Oefening: De Gedachte-Uitdaag Tabel
Deze oefening helpt je om negatieve gedachten te herkennen, uit te dagen en te vervangen door meer realistische en helpende gedachten.
Pexels.com

Stap 1: Identificeer de situatie en gedachte
- Situatie: Beschrijf een specifieke situatie waarin je prestatiedruk ervaart. Bijvoorbeeld: “Ik heb een presentatie voor de klas.”
- Negatieve gedachte: Schrijf de negatieve gedachte op die je in die situatie hebt. Bijvoorbeeld: “Ik ga falen en iedereen zal me uitlachen.”
- Emoties: Welke emoties roept deze gedachte op? Bijvoorbeeld: angst, spanning, schaamte.

Pexels.com
Stap 2: Daag de gedachte uit
- Bewijs voor de gedachte: Welk bewijs heb je dat deze gedachte waar is? Is er objectief bewijs, of is het vooral een gevoel?

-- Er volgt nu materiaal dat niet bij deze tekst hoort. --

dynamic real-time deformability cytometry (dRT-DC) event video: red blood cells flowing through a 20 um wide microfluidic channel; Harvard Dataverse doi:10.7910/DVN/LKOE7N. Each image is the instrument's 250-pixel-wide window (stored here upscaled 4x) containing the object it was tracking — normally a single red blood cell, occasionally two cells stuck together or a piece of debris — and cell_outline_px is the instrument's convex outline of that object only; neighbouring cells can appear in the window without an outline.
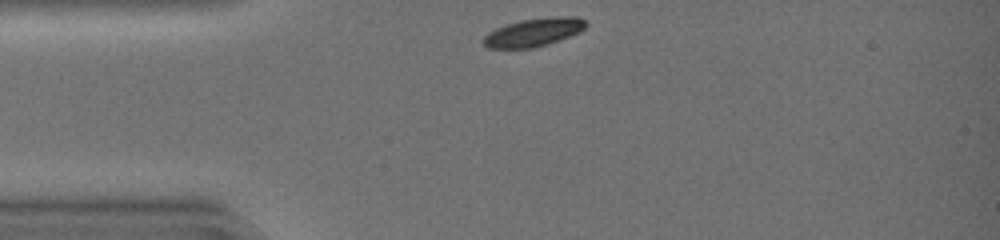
{"species": "common noctule bat (a hibernating species)", "species_latin": "Nyctalus noctula", "temperature_condition": "warm", "stored_images_in_passage": 24, "camera_frame_rate_fps": 3000, "um_per_image_px": 0.085, "animal": {"sex": "female", "body_mass_g": 19.0, "forearm_length_mm": 51.5}, "frame": {"image": 1, "passage_image": 1, "time_ms": 0.0, "image_size_px": [1000, 240], "cell_outline_px": [[588, 24], [580, 32], [548, 44], [532, 48], [488, 48], [480, 44], [480, 40], [488, 32], [496, 28], [520, 20], [548, 16], [580, 16]], "centroid_in_image_um": [45.34, 2.74], "position_along_channel_um": 39.7, "area_um2": 17.17}}
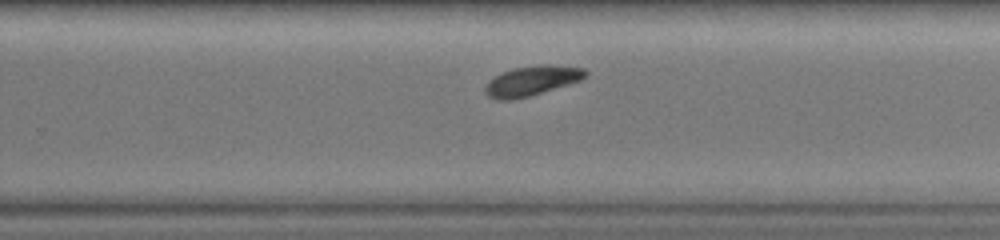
{"frame": {"image": 2, "passage_image": 20, "time_ms": 6.333, "image_size_px": [1000, 240], "cell_outline_px": [[588, 76], [580, 80], [532, 96], [512, 100], [496, 100], [488, 96], [484, 92], [484, 88], [488, 80], [492, 76], [512, 68], [540, 64], [552, 64], [584, 68], [588, 72]], "centroid_in_image_um": [45.18, 6.86], "position_along_channel_um": 284.6, "area_um2": 17.86}}
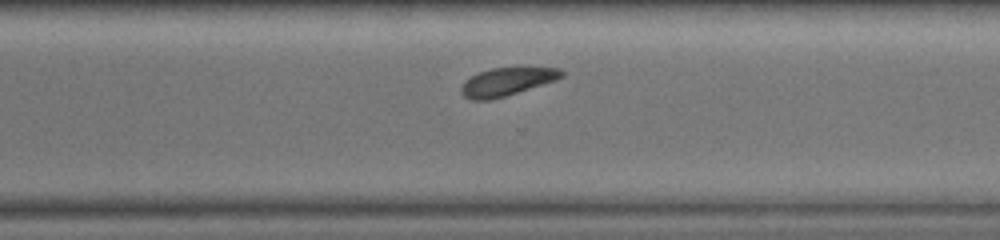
{"frame": {"image": 3, "passage_image": 23, "time_ms": 7.333, "image_size_px": [1000, 240], "cell_outline_px": [[564, 76], [556, 80], [492, 100], [472, 100], [464, 96], [460, 92], [460, 88], [464, 80], [480, 72], [492, 68], [560, 68], [564, 72]], "centroid_in_image_um": [43.06, 6.95], "position_along_channel_um": 327.5, "area_um2": 16.24}}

- Bewijs tegen de gedachte: Welk bewijs is er dat deze gedachte niet (helemaal) waar is? Zijn er momenten geweest waarop het wel goed ging? Welke sterke punten heb je?
- Alternatieve verklaringen: Zijn er andere, meer realistische manieren om naar de situatie te kijken? Bijvoorbeeld: “Iedereen is wel eens nerveus voor een presentatie.” of “zelfs als het niet perfect gaat, dan betekent dat niet dat ik gefaald heb”.
- Wat zou je tegen een vriend zeggen?: stel dat een goede vriend dezelfde negatieve gedachte had, wat zou je tegen hem zeggen? Welk advies zou je diegene geven?
Stap 3: Vervang de gedachte
- Helpende gedachte: Formuleer een meer realistische en helpende gedachte die je in de plaats van de negatieve gedachte kunt zetten. Bijvoorbeeld: “Ik heb me goed voorbereid en ik ga mijn best doen. Het is oké om nerveus te zijn, en zelfs als ik een fout maak, is dat niet het einde van de wereld.”
Voorbeeld tabel:
Stap 1: Identificatie | Stap 2: Uitdagen | Stap 3: Vervangen |
---|---|---|
Situatie: Ik heb een presentatie voor de klas. | Bewijs voor: Ik heb het gevoel dat ik niet goed genoeg ben. | Helpende gedachte: Ik heb me goed voorbereid en ga mijn best doen. Het is oké om nerveus te zijn. |
Negatieve gedachte: Ik ga falen en iedereen zal me uitlachen. | Bewijs tegen: Ik heb al vaker presentaties gegeven en dat ging meestal goed. Ik heb veel kennis van het onderwerp. | |
Emoties: Angst, spanning, schaamte. | Alternatieve verklaringen: Iedereen is wel eens nerveus voor een presentatie. Zelfs als het niet perfect gaat, betekent dat niet dat ik gefaald heb. |
Tips:
- Oefen deze oefening regelmatig, vooral in situaties waarin je prestatiedruk ervaart.
- Schrijf je gedachten op. Dit helpt je om ze objectiever te bekijken.
- Wees mild voor jezelf. Het is normaal om negatieve gedachten te hebben. Het gaat erom dat je leert om ze te herkennen en er anders mee om te gaan.
- Als je het lastig vind om deze oefeningen te doen, zoek dan eventueel hulp bij een professional.